Lukaschenko, ein enger Verbündeter von Wladimir Putin, wurde aufgefordert, Schritte zur Verbesserung der Beziehungen zwischen Belarus und der EU zu unternehmen. Das Gespräch war das erste offiziell bestätigte Telefonat zwischen den beiden seit dem Beginn des Kriegs im Februar 2022. Der ukrainische Präsident Wolodymyr Selenskyj hatte kürzlich gewarnt, dass Russland möglicherweise von belarussischem Gebiet aus eine neue Offensive vorbereitet.
Das belarussische Präsidialamt teilte mit, dass das Gespräch auch um regionale Themen und die Beziehungen zwischen Belarus und der EU ging. Die Initiative zu dem Telefonat kam von der französischen Seite.

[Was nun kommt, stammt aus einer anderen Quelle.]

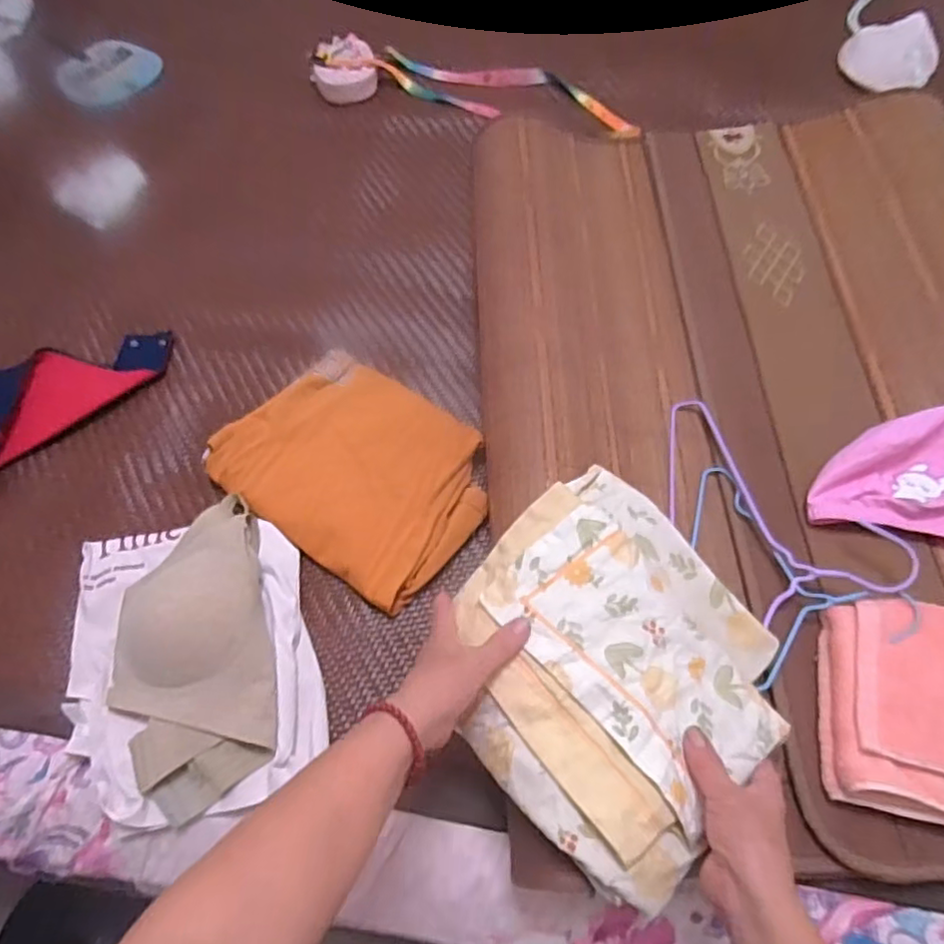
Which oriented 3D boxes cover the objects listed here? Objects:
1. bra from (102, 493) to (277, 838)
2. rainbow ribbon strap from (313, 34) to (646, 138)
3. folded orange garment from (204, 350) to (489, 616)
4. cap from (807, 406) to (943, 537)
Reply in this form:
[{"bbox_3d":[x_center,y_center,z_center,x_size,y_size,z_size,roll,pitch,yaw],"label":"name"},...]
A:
[{"bbox_3d":[-0.273,0.169,0.609,0.155,0.058,0.287,-14,66,-5],"label":"bra"},{"bbox_3d":[0.000,-0.597,0.982,0.518,0.029,0.116,14,66,8],"label":"rainbow ribbon strap"},{"bbox_3d":[-0.126,-0.004,0.711,0.293,0.040,0.221,34,71,16],"label":"folded orange garment"},{"bbox_3d":[0.454,-0.001,0.626,0.192,0.055,0.144,15,67,9],"label":"cap"}]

Der ukrainische Inlandsgeheimdienst SBU meldete beispiellos hohe Sicherheitsmaßnahmen an der Grenze zu Belarus, um Infiltrationen, Sabotageakte und terroristische Aktivitäten sowie Aufklärungseinsätze zu verhindern. Russland hatte im Vorfeld des Kriegs das belarussische Territorium als Ausgangspunkt für seine Invasion genutzt und stationierte auch atomwaffenfähige Hyperschallraketen in Belarus.